[Stored dataset items]
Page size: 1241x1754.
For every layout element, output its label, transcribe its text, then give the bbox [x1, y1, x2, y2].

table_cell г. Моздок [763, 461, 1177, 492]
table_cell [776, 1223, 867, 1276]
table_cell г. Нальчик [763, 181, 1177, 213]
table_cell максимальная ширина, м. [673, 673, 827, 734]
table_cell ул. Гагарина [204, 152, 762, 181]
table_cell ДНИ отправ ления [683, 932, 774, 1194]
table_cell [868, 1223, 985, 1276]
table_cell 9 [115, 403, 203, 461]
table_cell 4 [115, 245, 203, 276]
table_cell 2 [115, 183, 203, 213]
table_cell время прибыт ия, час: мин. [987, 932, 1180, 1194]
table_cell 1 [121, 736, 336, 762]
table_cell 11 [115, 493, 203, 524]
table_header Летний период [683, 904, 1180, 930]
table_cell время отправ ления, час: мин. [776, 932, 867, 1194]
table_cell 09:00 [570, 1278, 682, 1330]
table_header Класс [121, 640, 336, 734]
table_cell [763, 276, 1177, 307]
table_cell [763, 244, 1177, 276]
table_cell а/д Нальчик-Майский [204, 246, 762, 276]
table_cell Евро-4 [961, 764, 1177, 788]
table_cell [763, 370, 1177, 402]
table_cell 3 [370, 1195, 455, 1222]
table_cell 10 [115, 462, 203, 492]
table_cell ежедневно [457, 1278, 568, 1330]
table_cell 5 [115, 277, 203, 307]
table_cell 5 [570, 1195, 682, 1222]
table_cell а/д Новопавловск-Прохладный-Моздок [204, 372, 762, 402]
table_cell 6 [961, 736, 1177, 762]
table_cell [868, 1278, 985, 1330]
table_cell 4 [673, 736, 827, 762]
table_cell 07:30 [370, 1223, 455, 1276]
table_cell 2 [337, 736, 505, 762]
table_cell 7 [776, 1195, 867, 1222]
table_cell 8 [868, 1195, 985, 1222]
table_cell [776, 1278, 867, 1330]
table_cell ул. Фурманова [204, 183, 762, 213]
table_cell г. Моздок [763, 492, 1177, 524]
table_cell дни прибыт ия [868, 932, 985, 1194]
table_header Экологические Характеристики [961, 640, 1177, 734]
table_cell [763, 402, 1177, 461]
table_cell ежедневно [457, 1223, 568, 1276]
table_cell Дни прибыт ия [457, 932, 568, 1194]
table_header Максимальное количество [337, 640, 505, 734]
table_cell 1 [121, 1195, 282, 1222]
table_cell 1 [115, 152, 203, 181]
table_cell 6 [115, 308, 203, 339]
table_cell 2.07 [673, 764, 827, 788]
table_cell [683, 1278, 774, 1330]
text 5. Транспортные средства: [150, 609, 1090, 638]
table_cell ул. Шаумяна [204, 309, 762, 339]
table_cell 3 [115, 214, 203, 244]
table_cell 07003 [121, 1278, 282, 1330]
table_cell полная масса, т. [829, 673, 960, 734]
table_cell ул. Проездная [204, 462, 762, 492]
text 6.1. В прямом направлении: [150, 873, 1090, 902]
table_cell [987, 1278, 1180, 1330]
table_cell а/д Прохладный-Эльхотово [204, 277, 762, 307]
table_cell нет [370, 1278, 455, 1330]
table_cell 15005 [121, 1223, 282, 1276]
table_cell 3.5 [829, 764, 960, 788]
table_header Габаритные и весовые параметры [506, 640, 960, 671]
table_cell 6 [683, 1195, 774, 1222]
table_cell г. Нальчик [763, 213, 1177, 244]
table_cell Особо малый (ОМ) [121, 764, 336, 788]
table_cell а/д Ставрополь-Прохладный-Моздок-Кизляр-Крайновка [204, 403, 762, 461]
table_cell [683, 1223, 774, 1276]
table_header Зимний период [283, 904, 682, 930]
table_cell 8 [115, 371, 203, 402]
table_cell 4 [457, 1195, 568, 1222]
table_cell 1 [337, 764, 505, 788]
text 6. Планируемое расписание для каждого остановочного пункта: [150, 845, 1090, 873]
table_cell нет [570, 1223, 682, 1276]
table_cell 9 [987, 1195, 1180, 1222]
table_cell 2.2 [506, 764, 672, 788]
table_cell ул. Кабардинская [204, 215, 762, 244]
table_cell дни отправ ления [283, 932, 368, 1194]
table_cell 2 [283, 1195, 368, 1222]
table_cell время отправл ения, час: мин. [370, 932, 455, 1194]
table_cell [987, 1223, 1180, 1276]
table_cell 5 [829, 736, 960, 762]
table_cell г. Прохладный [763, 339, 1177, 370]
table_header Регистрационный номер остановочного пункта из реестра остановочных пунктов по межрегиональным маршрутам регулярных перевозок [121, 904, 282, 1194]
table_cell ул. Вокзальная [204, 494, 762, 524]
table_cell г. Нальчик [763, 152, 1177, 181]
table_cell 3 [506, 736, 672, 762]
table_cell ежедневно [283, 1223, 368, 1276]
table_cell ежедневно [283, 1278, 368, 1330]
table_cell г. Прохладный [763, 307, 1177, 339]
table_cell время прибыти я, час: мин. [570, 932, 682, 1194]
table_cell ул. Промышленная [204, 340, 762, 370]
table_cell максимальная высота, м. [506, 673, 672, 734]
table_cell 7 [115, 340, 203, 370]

==

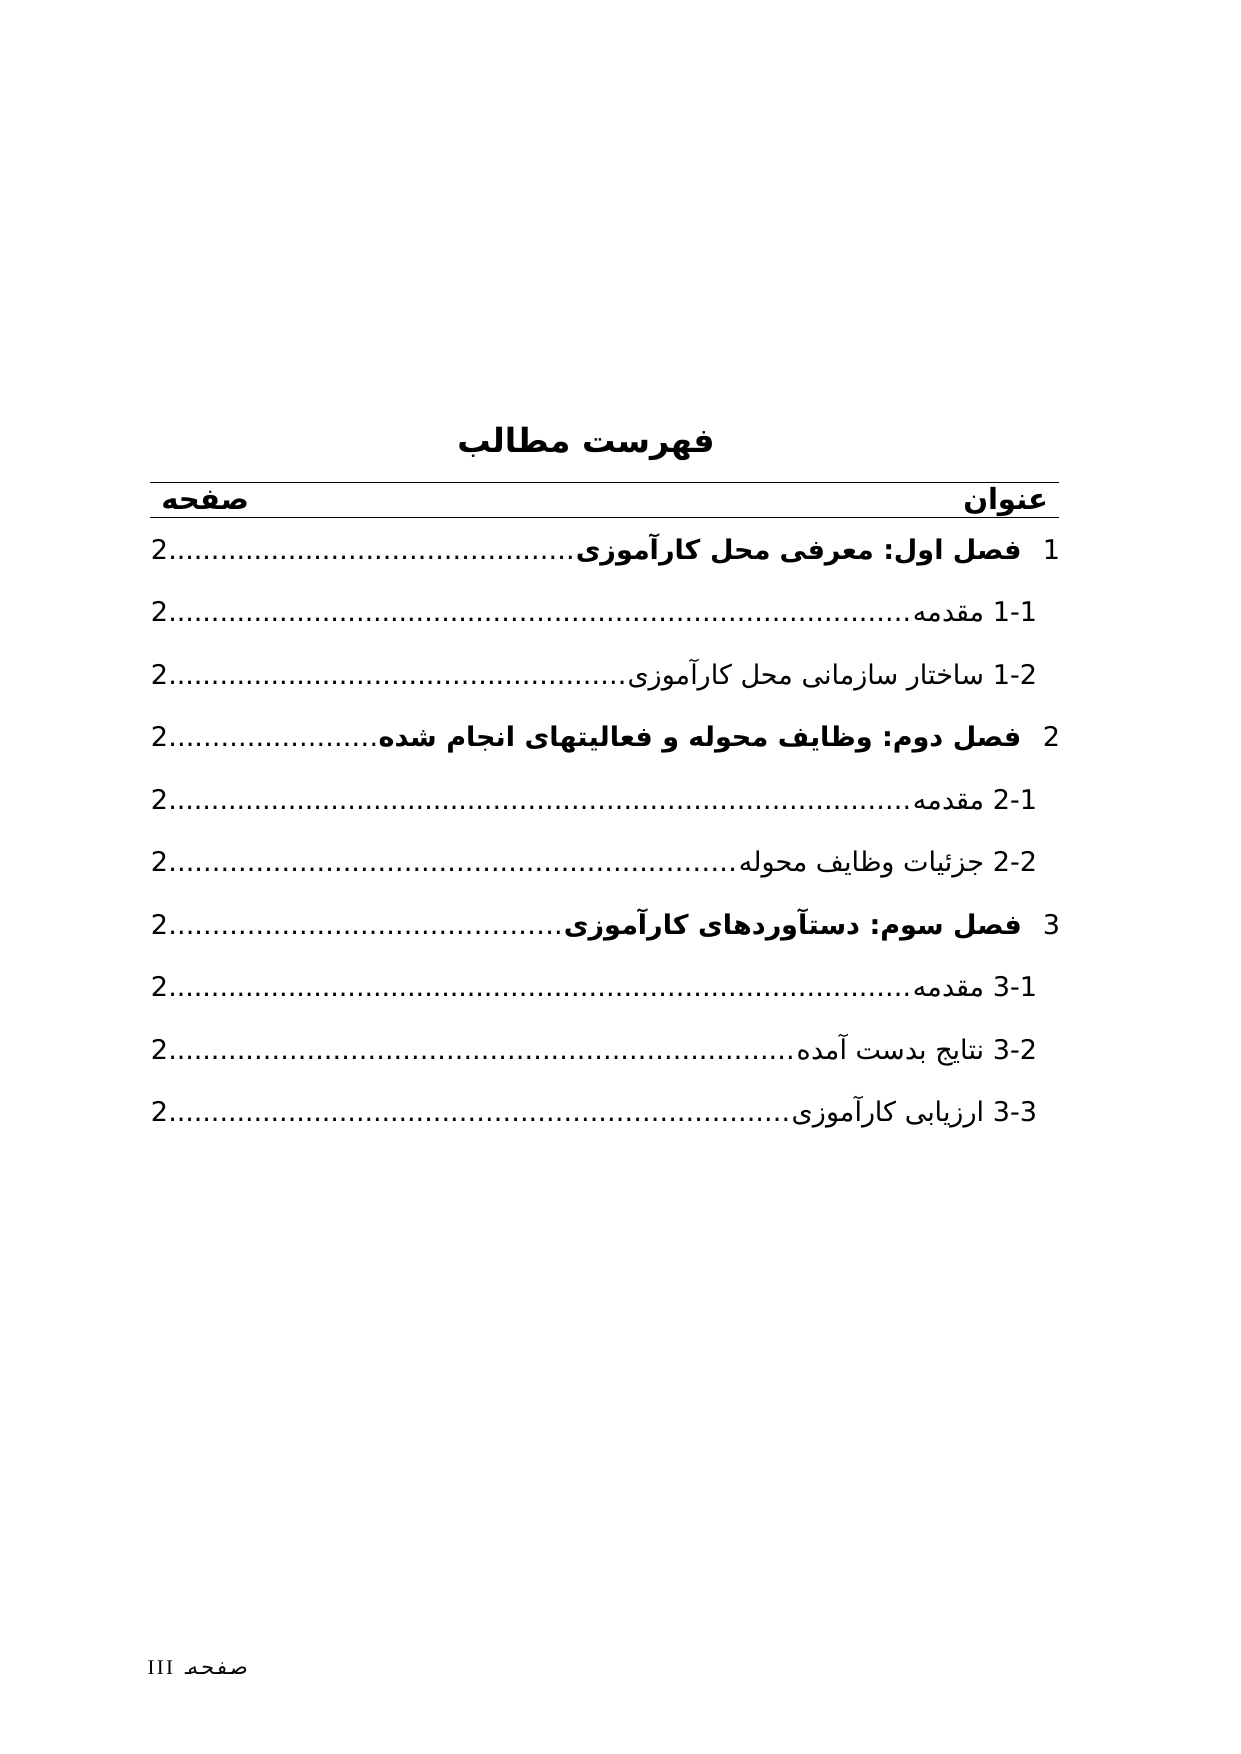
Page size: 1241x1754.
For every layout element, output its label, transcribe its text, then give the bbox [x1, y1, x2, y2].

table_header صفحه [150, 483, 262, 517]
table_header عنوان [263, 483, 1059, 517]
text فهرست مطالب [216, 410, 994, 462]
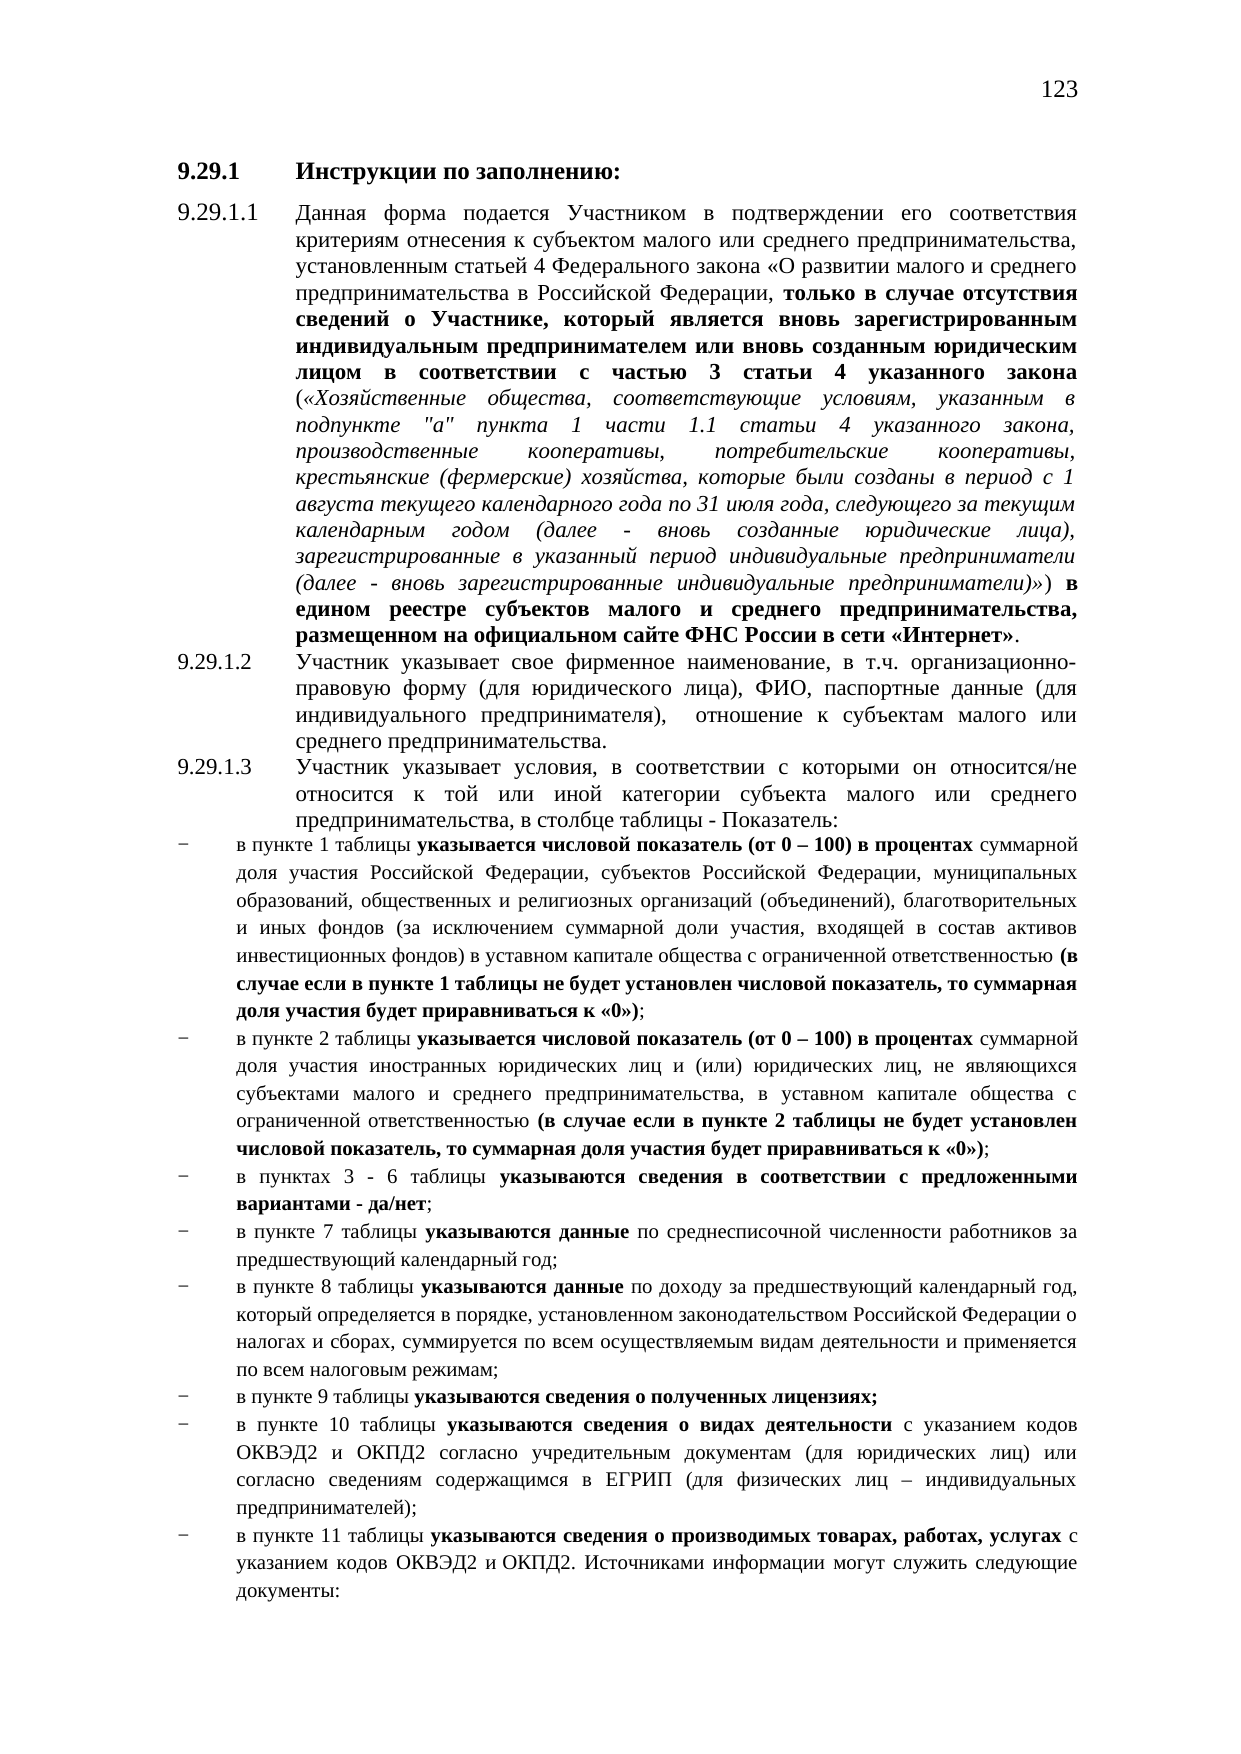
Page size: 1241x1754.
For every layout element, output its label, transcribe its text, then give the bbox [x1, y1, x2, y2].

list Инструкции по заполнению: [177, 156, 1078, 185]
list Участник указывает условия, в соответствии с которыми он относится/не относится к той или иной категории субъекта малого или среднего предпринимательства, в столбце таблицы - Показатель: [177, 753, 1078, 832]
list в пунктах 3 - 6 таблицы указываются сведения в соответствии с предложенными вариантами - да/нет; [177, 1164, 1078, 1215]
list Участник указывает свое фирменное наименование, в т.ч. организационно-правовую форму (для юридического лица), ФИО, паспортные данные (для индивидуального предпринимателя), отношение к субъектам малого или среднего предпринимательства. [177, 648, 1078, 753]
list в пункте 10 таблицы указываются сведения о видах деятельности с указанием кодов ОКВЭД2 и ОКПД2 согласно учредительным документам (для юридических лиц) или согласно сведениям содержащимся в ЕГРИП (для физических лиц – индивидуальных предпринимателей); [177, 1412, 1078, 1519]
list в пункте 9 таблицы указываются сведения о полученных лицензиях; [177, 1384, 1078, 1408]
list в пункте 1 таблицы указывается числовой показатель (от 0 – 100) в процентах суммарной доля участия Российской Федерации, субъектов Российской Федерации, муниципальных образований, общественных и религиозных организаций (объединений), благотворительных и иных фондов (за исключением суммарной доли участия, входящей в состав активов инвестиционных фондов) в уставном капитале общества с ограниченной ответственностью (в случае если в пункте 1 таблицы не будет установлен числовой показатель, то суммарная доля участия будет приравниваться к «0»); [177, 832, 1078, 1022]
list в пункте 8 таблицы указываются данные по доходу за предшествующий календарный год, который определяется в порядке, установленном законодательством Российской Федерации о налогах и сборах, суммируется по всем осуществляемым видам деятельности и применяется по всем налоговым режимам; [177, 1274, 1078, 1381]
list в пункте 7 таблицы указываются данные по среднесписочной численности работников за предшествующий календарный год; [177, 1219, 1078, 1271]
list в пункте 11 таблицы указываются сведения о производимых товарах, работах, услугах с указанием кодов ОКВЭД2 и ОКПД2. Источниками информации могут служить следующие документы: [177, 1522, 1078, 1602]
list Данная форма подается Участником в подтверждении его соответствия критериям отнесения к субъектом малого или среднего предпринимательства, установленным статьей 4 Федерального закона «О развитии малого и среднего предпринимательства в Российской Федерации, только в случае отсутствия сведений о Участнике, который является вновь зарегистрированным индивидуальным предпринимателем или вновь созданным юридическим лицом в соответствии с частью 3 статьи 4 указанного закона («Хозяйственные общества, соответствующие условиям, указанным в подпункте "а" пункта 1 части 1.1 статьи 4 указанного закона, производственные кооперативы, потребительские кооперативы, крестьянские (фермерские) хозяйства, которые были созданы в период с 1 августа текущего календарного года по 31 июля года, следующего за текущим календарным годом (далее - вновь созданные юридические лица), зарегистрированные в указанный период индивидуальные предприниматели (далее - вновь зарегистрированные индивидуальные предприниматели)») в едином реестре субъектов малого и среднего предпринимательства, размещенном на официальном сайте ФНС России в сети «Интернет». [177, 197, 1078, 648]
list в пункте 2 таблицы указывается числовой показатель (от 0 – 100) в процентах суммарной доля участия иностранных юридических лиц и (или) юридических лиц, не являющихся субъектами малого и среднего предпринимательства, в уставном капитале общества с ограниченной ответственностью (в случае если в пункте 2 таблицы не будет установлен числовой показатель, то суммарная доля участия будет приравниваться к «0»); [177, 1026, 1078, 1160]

▸ Goal of the exercise: Where a line above holds the string "Нальчик", copy that line.

▸ Output for this task:
table_cell г. Нальчик [763, 181, 1177, 213]
table_cell а/д Нальчик-Майский [204, 246, 762, 276]
table_cell г. Нальчик [763, 213, 1177, 244]
table_cell г. Нальчик [763, 152, 1177, 181]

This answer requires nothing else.